Она передала снимок госпоже Лимонебо.
- Подозреваю, что это розыгрыш, - сказала та, вручая фотографию своему мужу, - или дефект проявки.
- А я так не думаю, - не согласился тот. - Ясно видно, что линии описывают дугу за силуэтом молниеотвода. - Он пригляделся. - И есть другие линии, тоненькие, пересекающие круги крест-накрест.
- Не круги, а полукружия, - поправила госпожа Ляпис-Лазурь.
- Невидимые нам круги в небе? - вопросила Салли Гуммигут. Готовность верить всякой чепухе насчет бандитов мешала ей беспристрастно смотреть на вещи. - Никогда не слышала ничего более нелепого.
- Кошки и ночные кусающие животные могут видеть безлунной ночью, - вставила Люси, - так что какой-то свет откуда-то должен поступать.
- Вы все ошибаетесь, - возразил апокрифик. - Это далекие солнца.
Последовало неловкое молчание. Всем было интересно, что он имел в виду, но никто не осмеливался хотя бы заметить его присутствие.
- Это от… далеких солнц, - сказала старая Кармазинша, внимательно изучая снимок.
Собравшиеся переглянулись, но никто не стал указывать на неблаговидность ее поступка - такое любопытство охватило всех.
- А что еще вы можете сказать? - спросил мой отец.
- Ну… я не уверена, - с сомнением произнесла она, глядя на апокрифика.
- Далекие солнца, - повторил тот, - очень похожие на наше, только на неизмеримо большем расстоянии от Земли.

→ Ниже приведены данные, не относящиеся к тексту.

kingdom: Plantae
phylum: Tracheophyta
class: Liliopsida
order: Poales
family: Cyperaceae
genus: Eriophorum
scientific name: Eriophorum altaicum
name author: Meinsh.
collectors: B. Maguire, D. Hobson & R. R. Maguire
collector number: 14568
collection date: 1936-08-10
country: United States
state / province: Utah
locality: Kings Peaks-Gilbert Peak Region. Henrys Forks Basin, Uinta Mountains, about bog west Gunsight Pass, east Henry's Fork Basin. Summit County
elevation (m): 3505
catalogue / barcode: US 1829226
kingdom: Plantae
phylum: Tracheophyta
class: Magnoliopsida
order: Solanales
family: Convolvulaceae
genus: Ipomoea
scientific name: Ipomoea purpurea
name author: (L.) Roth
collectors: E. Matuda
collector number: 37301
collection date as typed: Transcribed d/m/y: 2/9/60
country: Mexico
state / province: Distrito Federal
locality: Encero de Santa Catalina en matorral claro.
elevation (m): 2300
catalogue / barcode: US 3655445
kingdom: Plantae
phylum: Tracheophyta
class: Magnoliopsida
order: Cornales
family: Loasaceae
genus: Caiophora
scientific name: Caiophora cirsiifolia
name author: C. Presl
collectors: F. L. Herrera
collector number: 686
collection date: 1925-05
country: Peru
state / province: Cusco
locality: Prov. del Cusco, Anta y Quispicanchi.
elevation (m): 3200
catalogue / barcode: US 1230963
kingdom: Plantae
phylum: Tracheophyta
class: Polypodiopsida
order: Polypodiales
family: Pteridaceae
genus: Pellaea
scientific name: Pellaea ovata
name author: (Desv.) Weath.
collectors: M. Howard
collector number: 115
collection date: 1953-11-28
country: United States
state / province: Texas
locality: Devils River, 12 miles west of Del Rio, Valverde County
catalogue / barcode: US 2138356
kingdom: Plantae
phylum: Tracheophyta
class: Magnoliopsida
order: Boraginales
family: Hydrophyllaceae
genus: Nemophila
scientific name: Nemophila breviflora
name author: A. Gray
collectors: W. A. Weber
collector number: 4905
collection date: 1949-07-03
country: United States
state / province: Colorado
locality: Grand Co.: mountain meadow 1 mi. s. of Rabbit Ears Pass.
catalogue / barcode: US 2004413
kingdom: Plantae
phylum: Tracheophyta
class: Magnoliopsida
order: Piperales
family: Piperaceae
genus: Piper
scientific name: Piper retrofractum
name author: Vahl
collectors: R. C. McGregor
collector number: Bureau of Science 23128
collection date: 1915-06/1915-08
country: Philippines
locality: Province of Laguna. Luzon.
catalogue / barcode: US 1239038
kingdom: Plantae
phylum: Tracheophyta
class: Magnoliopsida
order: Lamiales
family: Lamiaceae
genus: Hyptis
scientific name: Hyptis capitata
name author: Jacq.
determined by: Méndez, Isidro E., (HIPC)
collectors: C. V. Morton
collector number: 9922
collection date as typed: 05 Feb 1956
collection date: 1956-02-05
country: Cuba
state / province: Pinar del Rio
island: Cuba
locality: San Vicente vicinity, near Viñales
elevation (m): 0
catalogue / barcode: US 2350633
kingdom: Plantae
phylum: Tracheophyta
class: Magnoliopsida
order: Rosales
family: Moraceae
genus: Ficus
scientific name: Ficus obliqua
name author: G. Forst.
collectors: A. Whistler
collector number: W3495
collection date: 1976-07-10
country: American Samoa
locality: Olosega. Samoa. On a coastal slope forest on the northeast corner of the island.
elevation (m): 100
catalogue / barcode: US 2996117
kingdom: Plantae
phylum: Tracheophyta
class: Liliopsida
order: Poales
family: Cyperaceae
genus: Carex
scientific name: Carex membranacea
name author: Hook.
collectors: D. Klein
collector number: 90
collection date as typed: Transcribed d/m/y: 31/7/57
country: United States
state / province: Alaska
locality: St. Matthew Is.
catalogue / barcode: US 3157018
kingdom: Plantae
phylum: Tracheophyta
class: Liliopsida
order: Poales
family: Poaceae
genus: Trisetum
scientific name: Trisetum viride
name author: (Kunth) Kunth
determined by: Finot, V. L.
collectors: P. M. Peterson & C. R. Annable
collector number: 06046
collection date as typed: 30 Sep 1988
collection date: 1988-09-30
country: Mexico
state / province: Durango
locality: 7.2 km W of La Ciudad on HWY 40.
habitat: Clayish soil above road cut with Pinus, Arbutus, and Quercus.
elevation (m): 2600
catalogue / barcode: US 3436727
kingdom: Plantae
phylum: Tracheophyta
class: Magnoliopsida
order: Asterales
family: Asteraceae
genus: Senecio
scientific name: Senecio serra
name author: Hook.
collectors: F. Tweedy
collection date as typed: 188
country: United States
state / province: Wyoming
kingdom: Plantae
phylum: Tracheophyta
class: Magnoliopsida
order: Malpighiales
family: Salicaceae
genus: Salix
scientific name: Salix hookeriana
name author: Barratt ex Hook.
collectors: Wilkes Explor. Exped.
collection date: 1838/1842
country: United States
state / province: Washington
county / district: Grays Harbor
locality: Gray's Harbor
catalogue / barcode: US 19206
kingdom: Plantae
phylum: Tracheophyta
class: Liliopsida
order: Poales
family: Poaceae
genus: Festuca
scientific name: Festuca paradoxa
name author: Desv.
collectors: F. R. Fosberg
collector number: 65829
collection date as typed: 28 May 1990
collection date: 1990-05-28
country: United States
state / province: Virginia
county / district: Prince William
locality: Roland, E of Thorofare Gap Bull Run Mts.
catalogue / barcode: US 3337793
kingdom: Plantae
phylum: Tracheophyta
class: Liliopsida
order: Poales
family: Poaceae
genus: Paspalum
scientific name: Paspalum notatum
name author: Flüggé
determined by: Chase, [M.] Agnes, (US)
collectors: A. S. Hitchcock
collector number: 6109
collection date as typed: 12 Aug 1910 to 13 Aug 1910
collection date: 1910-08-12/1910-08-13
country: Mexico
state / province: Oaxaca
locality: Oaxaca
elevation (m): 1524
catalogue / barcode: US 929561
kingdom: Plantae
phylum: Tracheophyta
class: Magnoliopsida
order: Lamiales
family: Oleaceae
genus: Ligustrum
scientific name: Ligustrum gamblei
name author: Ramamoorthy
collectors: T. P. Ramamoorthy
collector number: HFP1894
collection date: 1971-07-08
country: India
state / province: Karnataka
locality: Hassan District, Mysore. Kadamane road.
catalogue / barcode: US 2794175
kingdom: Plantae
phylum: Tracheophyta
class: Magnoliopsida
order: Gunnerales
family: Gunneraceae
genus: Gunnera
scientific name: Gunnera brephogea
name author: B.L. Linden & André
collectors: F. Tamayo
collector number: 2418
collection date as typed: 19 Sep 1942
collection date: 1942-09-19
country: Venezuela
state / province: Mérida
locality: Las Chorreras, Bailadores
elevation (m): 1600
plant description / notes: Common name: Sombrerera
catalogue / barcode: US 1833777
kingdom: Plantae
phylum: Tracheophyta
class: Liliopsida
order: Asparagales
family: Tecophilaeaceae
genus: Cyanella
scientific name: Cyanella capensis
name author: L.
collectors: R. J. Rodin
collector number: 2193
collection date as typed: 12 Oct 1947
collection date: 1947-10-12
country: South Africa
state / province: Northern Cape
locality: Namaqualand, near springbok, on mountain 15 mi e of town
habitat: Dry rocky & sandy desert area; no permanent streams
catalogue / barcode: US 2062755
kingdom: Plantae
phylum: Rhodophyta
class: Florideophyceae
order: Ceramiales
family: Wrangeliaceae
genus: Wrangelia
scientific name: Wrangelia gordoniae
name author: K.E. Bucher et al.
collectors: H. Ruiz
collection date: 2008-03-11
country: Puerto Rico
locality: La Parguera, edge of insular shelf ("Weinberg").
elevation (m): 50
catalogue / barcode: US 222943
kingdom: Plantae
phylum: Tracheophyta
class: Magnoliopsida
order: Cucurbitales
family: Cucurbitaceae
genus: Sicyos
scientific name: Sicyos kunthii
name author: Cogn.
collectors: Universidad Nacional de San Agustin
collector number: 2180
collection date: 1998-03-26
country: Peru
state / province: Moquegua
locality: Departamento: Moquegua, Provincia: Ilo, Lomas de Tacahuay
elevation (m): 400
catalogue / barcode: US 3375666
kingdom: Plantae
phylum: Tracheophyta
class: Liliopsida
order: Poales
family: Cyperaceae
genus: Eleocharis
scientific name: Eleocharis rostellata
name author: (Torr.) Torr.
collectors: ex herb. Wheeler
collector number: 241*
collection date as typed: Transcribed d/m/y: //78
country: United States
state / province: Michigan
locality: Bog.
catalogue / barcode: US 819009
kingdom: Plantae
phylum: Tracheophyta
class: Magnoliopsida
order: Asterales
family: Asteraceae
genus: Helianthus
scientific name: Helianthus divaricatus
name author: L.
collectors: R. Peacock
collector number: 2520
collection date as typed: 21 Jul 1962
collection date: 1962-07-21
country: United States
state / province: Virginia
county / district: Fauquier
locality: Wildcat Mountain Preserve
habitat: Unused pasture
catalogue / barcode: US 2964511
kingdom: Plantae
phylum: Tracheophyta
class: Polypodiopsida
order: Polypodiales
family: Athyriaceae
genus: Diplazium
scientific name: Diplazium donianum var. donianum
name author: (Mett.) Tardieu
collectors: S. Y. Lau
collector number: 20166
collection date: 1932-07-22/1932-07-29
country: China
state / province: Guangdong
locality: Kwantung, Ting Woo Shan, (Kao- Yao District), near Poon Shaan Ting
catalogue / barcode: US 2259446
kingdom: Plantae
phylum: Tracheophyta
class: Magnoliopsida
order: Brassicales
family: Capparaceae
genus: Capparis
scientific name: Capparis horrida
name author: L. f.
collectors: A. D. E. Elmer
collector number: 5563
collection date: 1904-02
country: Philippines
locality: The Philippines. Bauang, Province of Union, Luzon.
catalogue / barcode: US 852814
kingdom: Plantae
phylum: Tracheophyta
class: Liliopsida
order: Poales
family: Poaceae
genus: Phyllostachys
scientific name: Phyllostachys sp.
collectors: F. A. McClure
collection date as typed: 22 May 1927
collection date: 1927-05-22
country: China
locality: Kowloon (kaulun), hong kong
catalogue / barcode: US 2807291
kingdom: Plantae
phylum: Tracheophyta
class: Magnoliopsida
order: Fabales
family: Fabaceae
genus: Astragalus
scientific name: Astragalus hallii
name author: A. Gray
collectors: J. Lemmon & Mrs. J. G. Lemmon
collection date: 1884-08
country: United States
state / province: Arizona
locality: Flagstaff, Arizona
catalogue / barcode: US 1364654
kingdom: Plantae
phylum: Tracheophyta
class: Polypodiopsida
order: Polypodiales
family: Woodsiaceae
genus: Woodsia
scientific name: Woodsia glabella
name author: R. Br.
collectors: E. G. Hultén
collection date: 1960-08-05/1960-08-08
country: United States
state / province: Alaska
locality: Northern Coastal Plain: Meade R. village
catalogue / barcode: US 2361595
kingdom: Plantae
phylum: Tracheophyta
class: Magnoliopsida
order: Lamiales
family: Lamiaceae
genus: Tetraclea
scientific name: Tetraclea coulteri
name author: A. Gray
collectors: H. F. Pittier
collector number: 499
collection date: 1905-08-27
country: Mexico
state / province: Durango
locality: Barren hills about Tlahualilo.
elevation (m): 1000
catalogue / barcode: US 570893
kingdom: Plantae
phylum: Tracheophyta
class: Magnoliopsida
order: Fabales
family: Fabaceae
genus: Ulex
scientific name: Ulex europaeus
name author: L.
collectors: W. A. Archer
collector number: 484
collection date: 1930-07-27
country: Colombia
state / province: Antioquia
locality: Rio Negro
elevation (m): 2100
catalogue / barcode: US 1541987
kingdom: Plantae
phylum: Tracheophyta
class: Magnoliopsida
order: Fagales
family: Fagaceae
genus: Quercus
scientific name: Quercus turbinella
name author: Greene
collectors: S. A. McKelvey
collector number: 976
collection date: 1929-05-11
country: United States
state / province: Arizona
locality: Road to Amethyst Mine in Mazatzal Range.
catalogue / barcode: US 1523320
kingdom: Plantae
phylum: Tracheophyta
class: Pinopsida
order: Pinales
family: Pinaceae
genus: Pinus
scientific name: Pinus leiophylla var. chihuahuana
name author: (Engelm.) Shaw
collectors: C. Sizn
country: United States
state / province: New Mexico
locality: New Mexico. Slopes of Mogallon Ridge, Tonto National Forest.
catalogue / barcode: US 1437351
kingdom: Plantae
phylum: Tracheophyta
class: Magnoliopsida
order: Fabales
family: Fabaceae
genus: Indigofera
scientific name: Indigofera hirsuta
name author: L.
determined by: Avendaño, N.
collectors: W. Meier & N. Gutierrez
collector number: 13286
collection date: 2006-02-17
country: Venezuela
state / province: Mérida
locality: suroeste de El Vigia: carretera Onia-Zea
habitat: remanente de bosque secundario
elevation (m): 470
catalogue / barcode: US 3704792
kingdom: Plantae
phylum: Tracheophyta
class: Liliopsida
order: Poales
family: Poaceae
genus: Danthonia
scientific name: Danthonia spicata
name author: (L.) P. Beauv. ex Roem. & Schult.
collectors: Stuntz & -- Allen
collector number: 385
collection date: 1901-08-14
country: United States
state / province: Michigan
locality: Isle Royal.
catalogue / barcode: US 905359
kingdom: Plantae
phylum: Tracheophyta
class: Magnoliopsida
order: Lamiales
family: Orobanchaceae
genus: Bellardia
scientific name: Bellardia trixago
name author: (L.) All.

Поэтому они выглядят как точки света, слишком слабого, чтобы homo coloribus его видел.
- Солнца, - повторила старая Кармазинша, и теперь каждый мог законно размышлять над словами апокрифика, - слишком далекие, чтобы мы видели… точки света.
- Звезды? - пробормотала Люси.
Устаревшее слово звучало непривычно для слуха, но все понимающе зашептались. Мы слышали о них, но не предполагали, что можем хоть как-то их наблюдать. Как и пирамиды, толстовки, Чак Норрис, Тарик Ас-Симпсон, Мадонна и Человек Дождя, они когда-то существовали - мы знали об этом. Но не осталось никаких записей, никаких доказательств - эти слова передавались устно от одного к другому, из года в год: эхо утраченного знания.
- Но ведь это не точки, - заметил Обри, - а круги.
- Полукружия. - Госпожа Ляпис-Лазурь настаивала на своем. - Давайте придерживаться фактов.
- Они движутся, - сказал апокрифик, - движутся по кругу в ночном небе. То, что вы видите на снимке, происходит не за одно мгновение, а в течение семи часов.
Старуха воспроизвела сказанное им слово в слово.
Опять настало молчание - мы переваривали услышанное. Я ощутил трепет открытия, трепет познания. А вместе с ним - ощущение невосполнимой потери. Скачки назад настолько уменьшили объем знаний внутри Коллектива, что мы не только были невежественны - мы даже не представляли степень своей невежественности. Звезды, движущиеся в ночном небе, были только малой частью утраченных сведений. Я стоял нахмурившись, чувствуя, что в Коллективе все не так, совершенно не так, как нужно. Всем нам следовало стараться накапливать знания, а не терять их.